- Born: Roy Lee Johnson 31 December 1938
- Origin: Centralhatchee, Georgia, U.S.
- Died: 3 June 2024 (aged 85)
- Genres: R&B, soul, blues, funk
- Occupations: Singer, songwriter, guitarist
- Instruments: Guitar, vocals
- Years active: c. 1955–2024
- Labels: Stat, Okeh, Columbia, Josie, Stax, Southern Tracks

= Roy Lee Johnson =

American R&B and soul songwriter, singer and guitarist

Roy Lee Johnson (December 31, 1938 – June 3, 2024) was an American R&B and soul songwriter, singer, and guitarist. He is best known for his composition "Mr. Moonlight", which has been covered by many artists, including the Beatles. Johnson is recognized as an influence on the bands that made up the British Invasion.

He was born in Centralhatchee, Georgia, and began playing guitar as a child. Around 1955, he joined his first band, The Brassettes, who included Robert Ward and who played local dances in and around Hogansville. After the band won a talent contest in Atlanta, they recorded Johnson's song, "Nobody Does Something For Nothing", for the small Stat label. In the late 1950s, Johnson moved to Ohio, joining Ward in the Ohio Untouchables. However, by 1961 he had returned to Atlanta, and began playing in Piano Red's band, the Interns. His song "Mr. Moonlight", which he had written in high school, was first recorded by Piano Red, credited as "Dr. Feelgood and the Interns", and released in 1962 as the b-side of "Doctor Feel-Good" on OKeh 4-7144.

Johnson left the Interns in 1963, and released his first solo record, "Too Many Tears", on OKeh that year. Neither it nor its follow-up, a reworked "Nobody Does Something For Nothing", were successful. However, in 1964 the Beatles covered "Mr. Moonlight" on the album Beatles for Sale (on Beatles '65 in the US), the success of which allowed Johnson to form his own band. He recorded three singles for Columbia Records in 1966-67, including "My Best Just Ain't Good Enough", and another single for the Josie label. Otis Redding, for whom he had previously been a support act, then introduced him to Phil Walden, who recorded three singles with him in 1968 at the FAME Studios in Muscle Shoals, featuring the studio rhythm section. The singles included "Cheer Up, Daddy's Coming Home" and "Take Me Back and Try Me", but again were not hits. He then formed a new band, Roy Lee Johnson & The Villagers, who recorded a self-titled album for Stax Records in 1973, influenced by the funk style of James Brown. However, the band broke up after the sudden death of 21-year-old bass player Michael James.

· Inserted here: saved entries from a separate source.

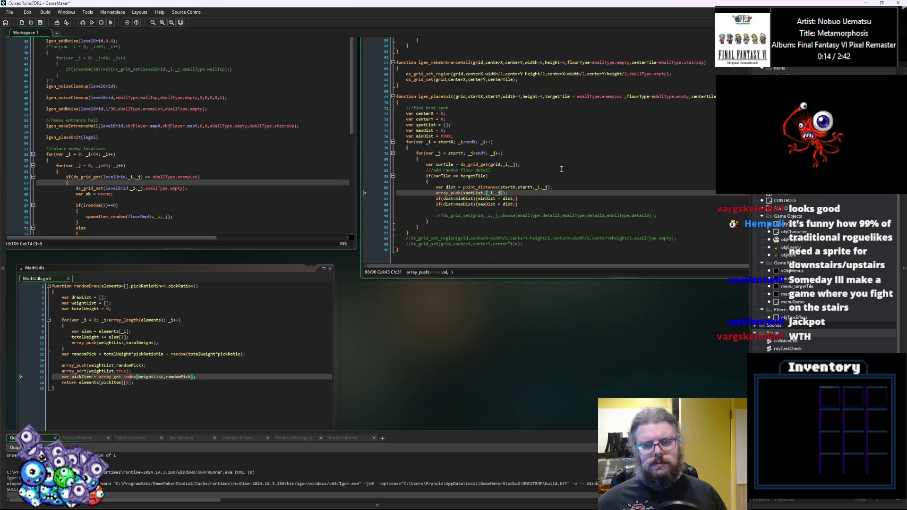
Change line 86 to array_push(spotList,[[_i,_j],dist]); pairing coordinates with distance.
{"action": "type", "text": "]"}
{"action": "key", "text": "Left"}
{"action": "key", "text": "Left"}
{"action": "key", "text": "Left"}
{"action": "type", "text": "["}
{"action": "key", "text": "Right"}
{"action": "key", "text": "Right"}
{"action": "key", "text": "Right"}
{"action": "type", "text": ","}
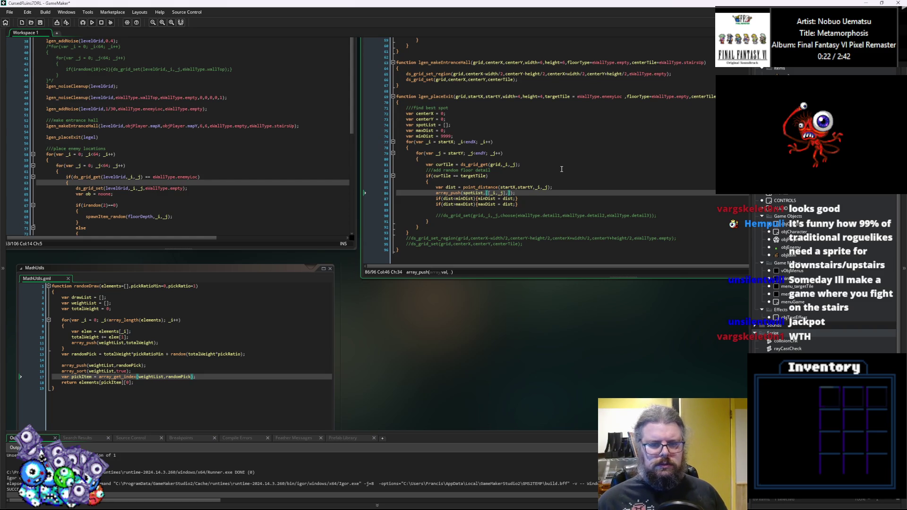
{"action": "key", "text": "BackSpace"}
{"action": "type", "text": "d"}
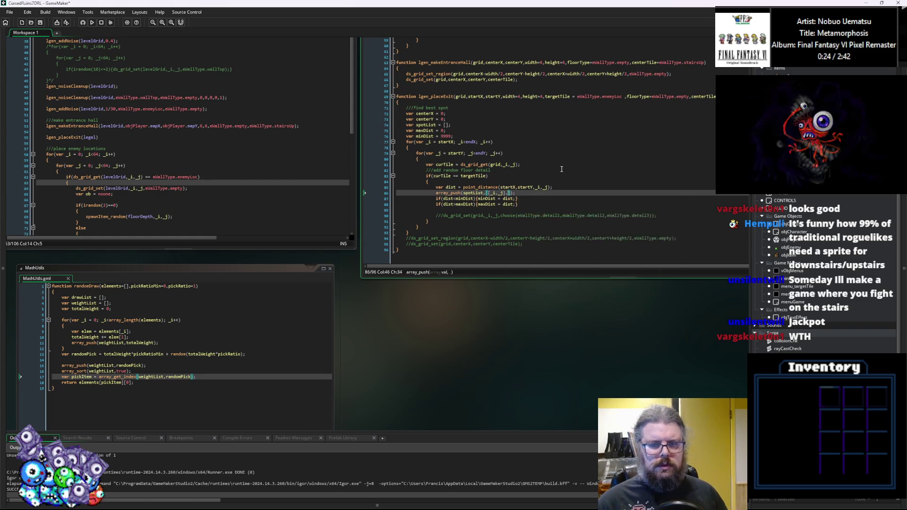
{"action": "type", "text": "ist]"}
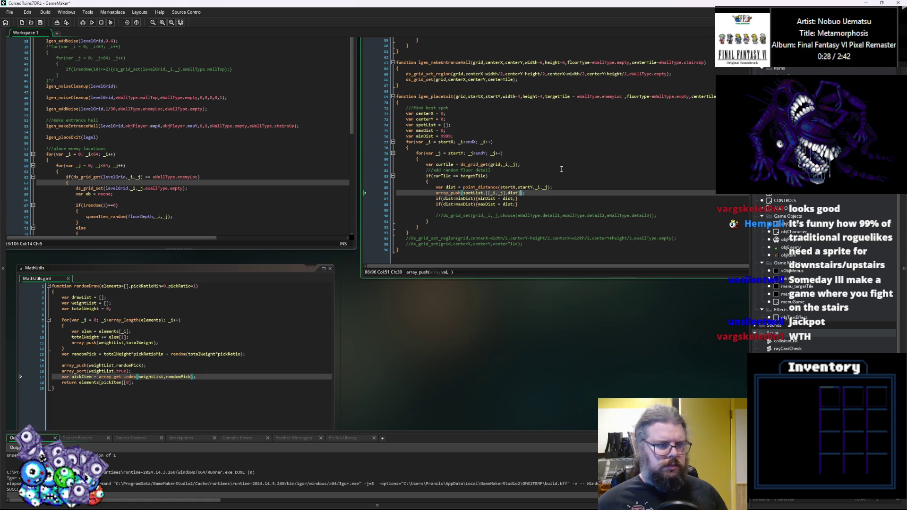
Check the brackets closing the array_push call, then select the minDist and maxDist update lines.
{"action": "key", "text": "Left"}
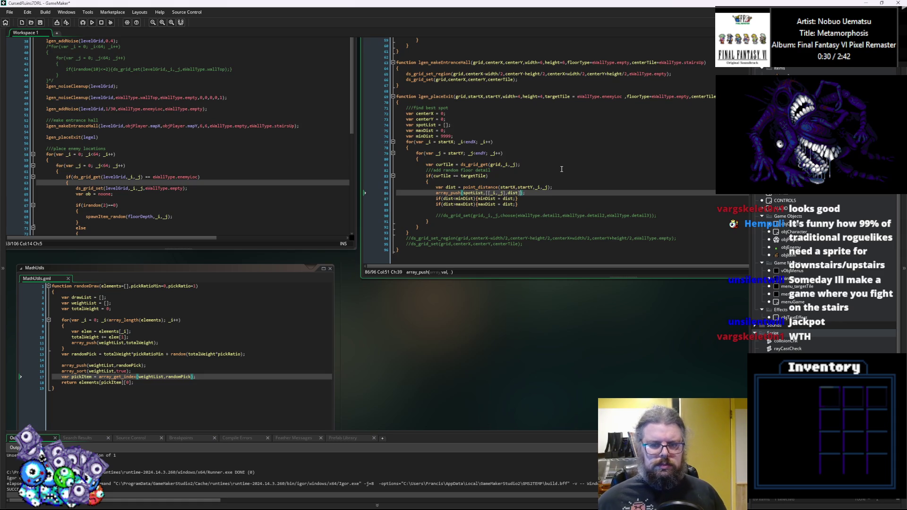
{"action": "key", "text": "Right"}
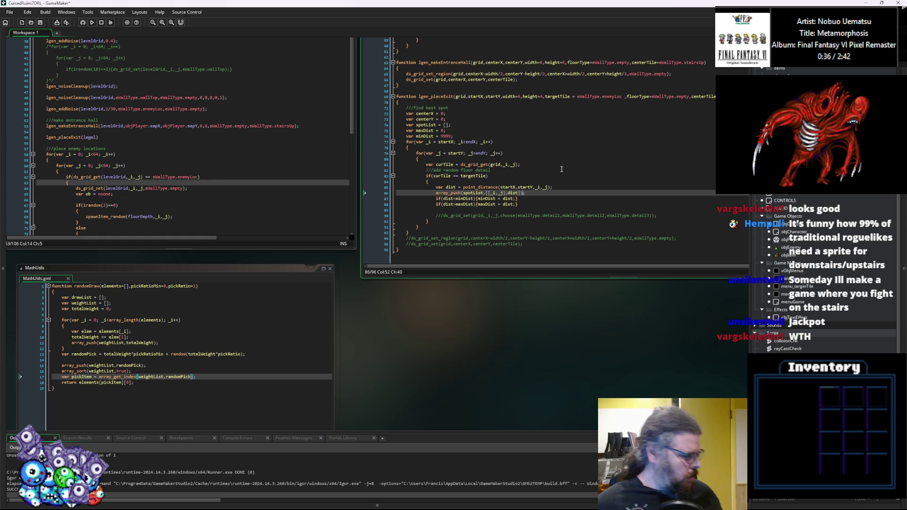
{"action": "key", "text": "Right"}
{"action": "key", "text": "Left"}
{"action": "key", "text": "Right"}
{"action": "key", "text": "Left"}
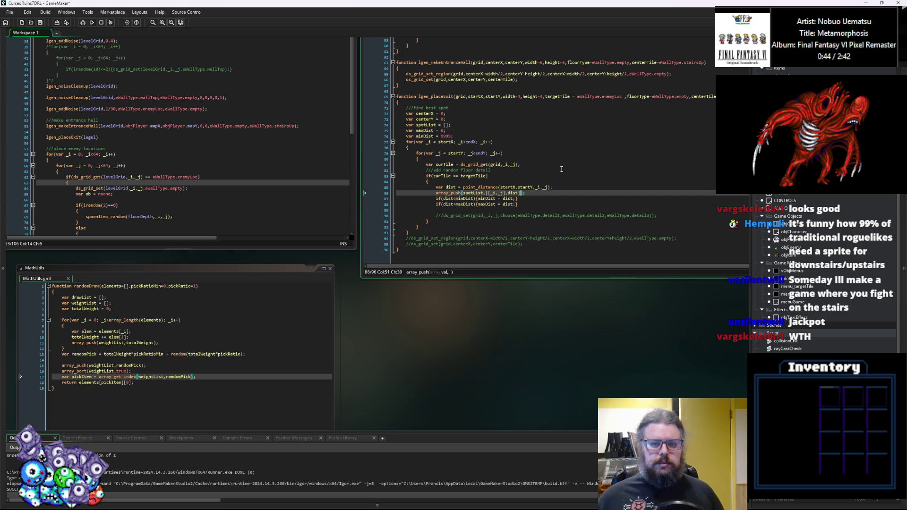
{"action": "key", "text": "Right"}
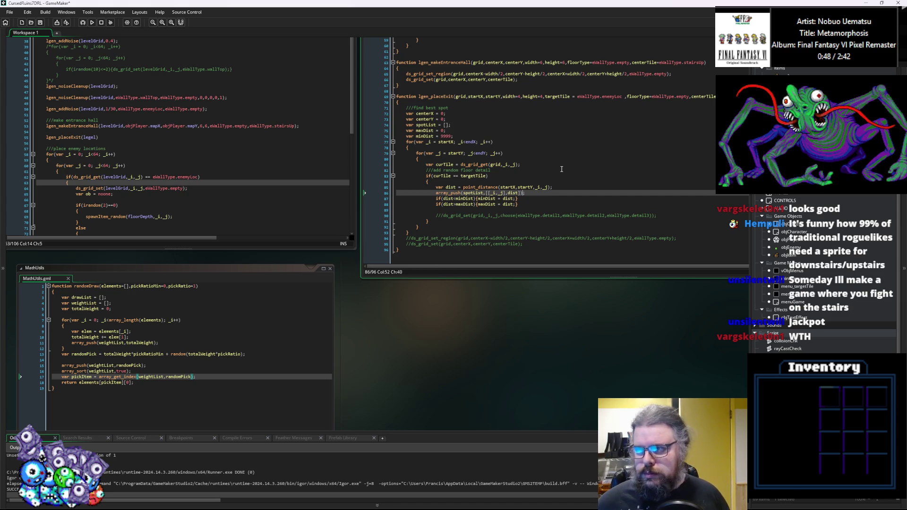
{"action": "key", "text": "Left"}
{"action": "key", "text": "Right"}
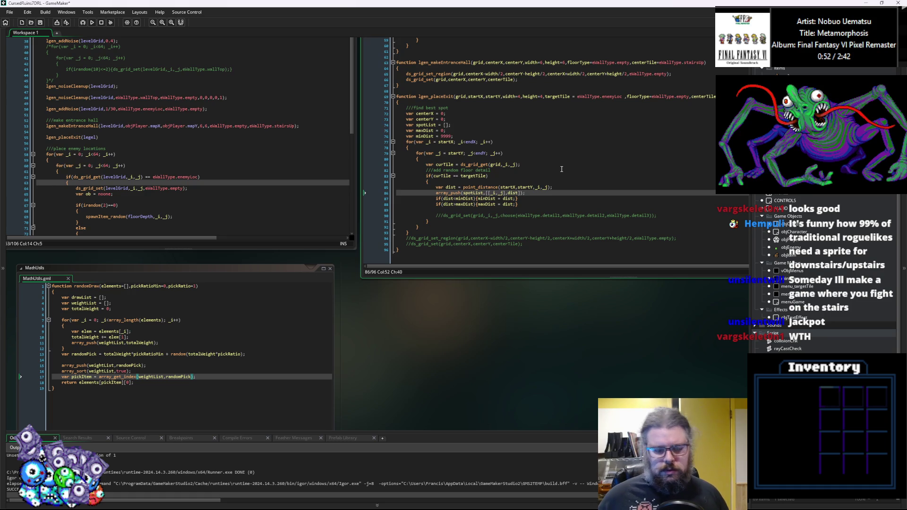
{"action": "key", "text": "Left"}
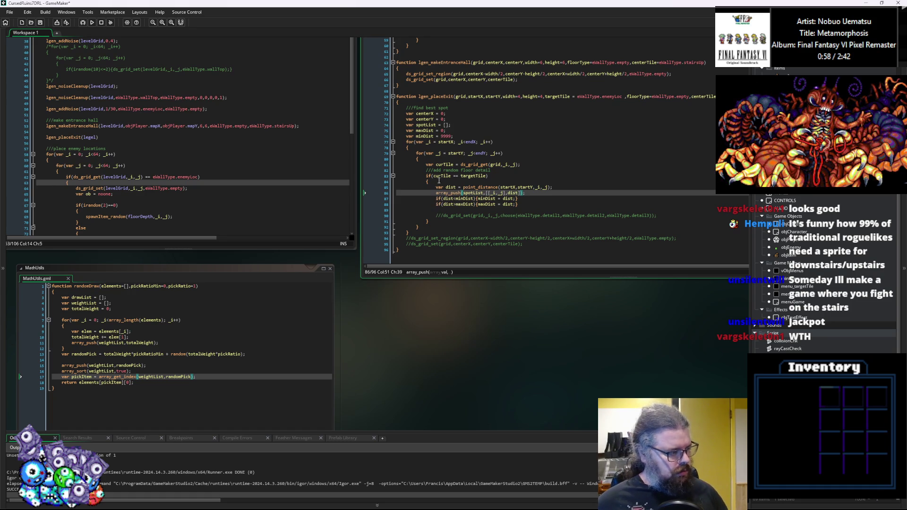
{"action": "left_click", "coordinate": [533, 191]}
{"action": "type", "text": ");"}
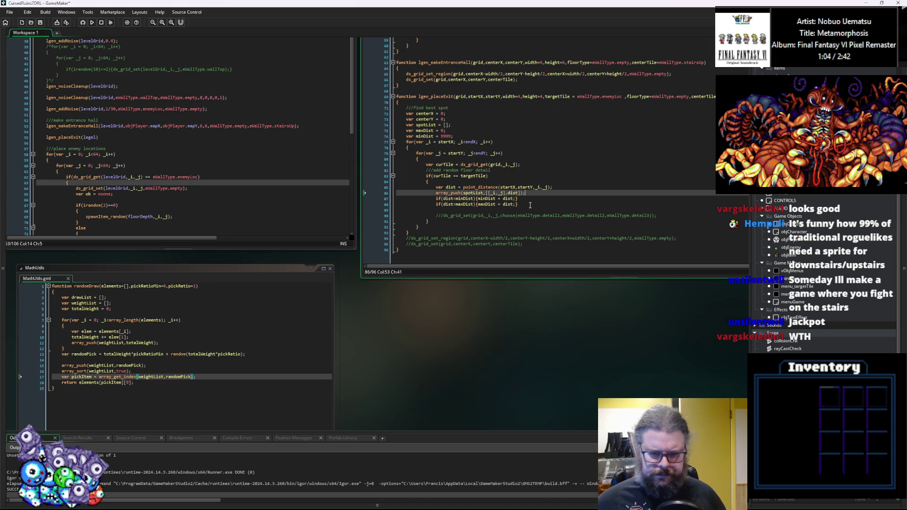
{"action": "left_click_drag", "start_coordinate": [530, 205], "coordinate": [376, 196]}
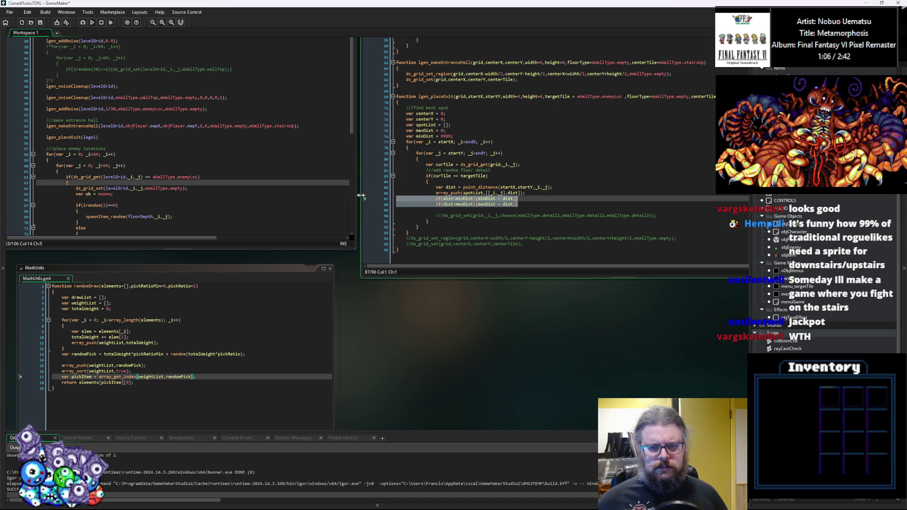
Delete the minDist and maxDist update lines and open a new line after the loops.
{"action": "key", "text": "BackSpace"}
{"action": "key", "text": "BackSpace"}
{"action": "key", "text": "Delete"}
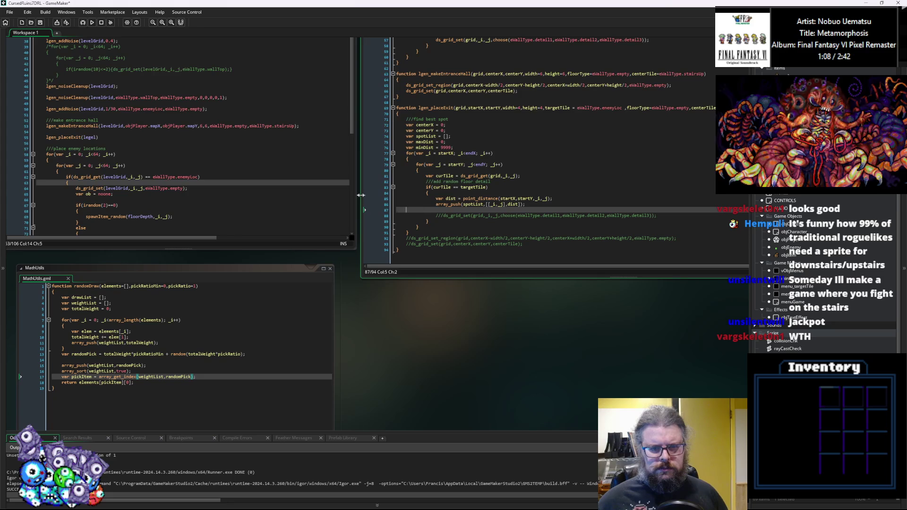
{"action": "key", "text": "Down"}
{"action": "key", "text": "Down"}
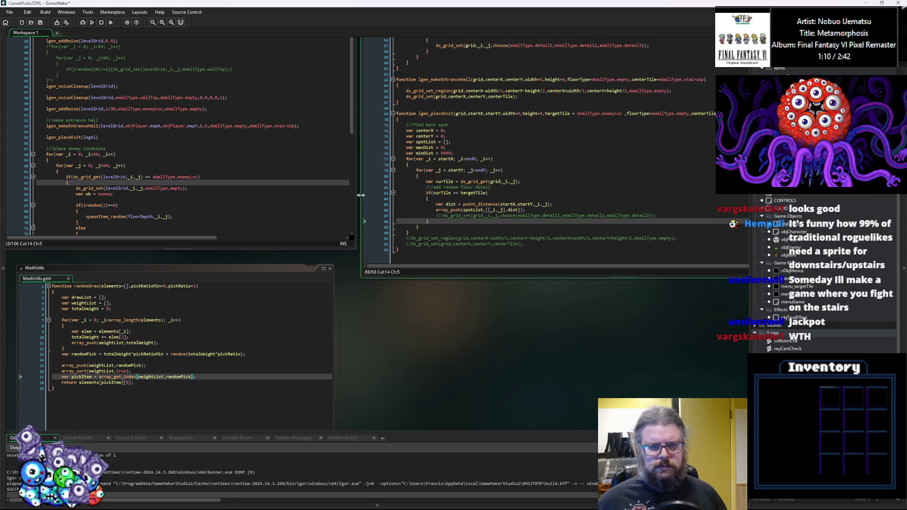
{"action": "key", "text": "Return"}
{"action": "key", "text": "BackSpace"}
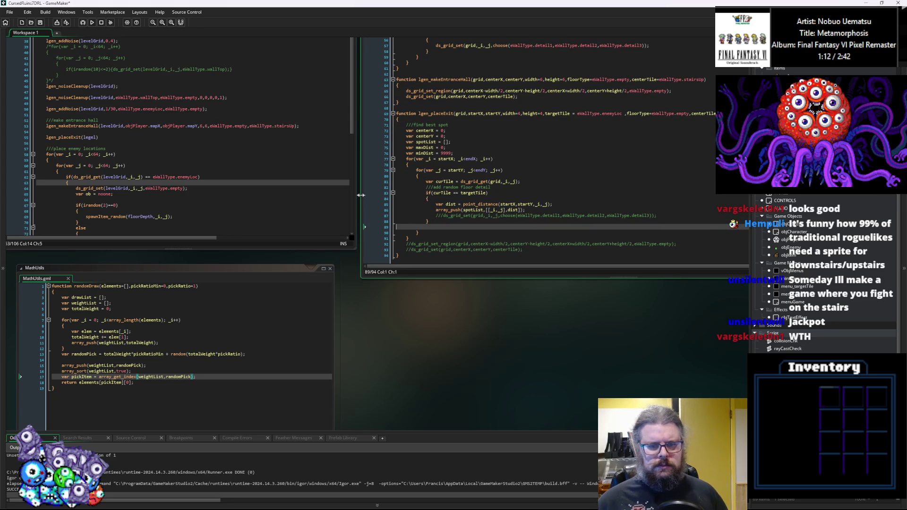
{"action": "key", "text": "BackSpace"}
{"action": "key", "text": "Down"}
{"action": "key", "text": "Down"}
Add var pickSpot = randomDraw(spotList,0.4,0.4); after the loops, then start a centerX = line.
{"action": "key", "text": "Return"}
{"action": "type", "text": "var pickSpo"}
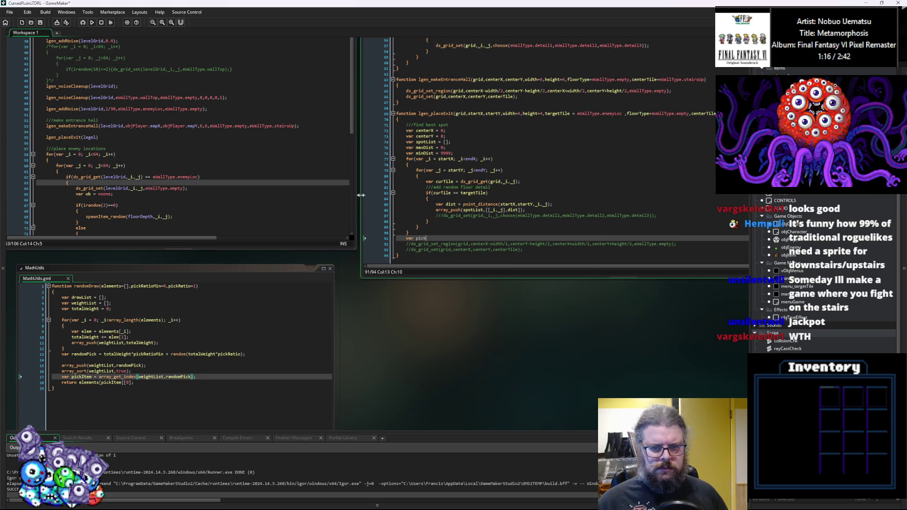
{"action": "type", "text": "t = "}
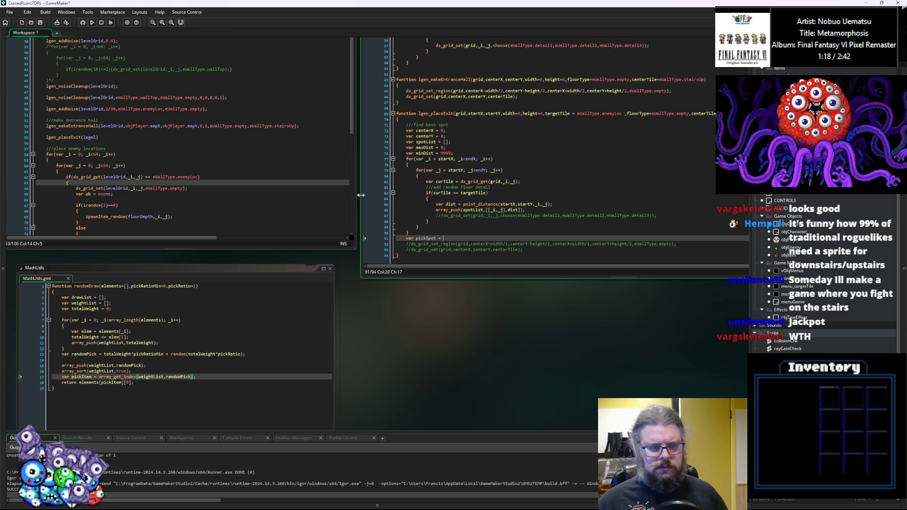
{"action": "type", "text": "randomDraw()"}
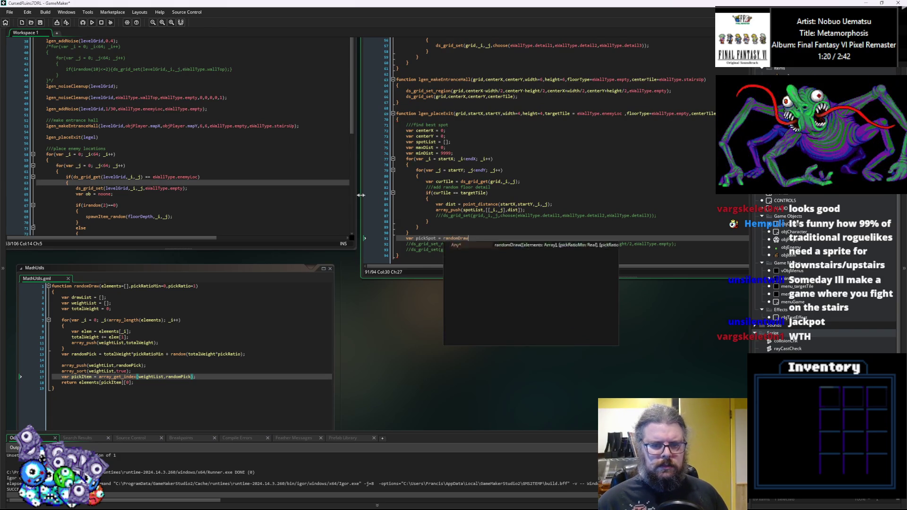
{"action": "key", "text": "Left"}
{"action": "type", "text": "spotList,"}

He continued to release occasional singles in the late 1970s and 1980s, setting up his own studio and continuing to perform with various bands. In the early 1990s, tracks he had recorded were released in the UK as the album All Night Long (Howzat LBW1). He released another album, When a Guitar Plays the Blues, in 1998.

Johnson died on June 3, 2024, at the age of 85.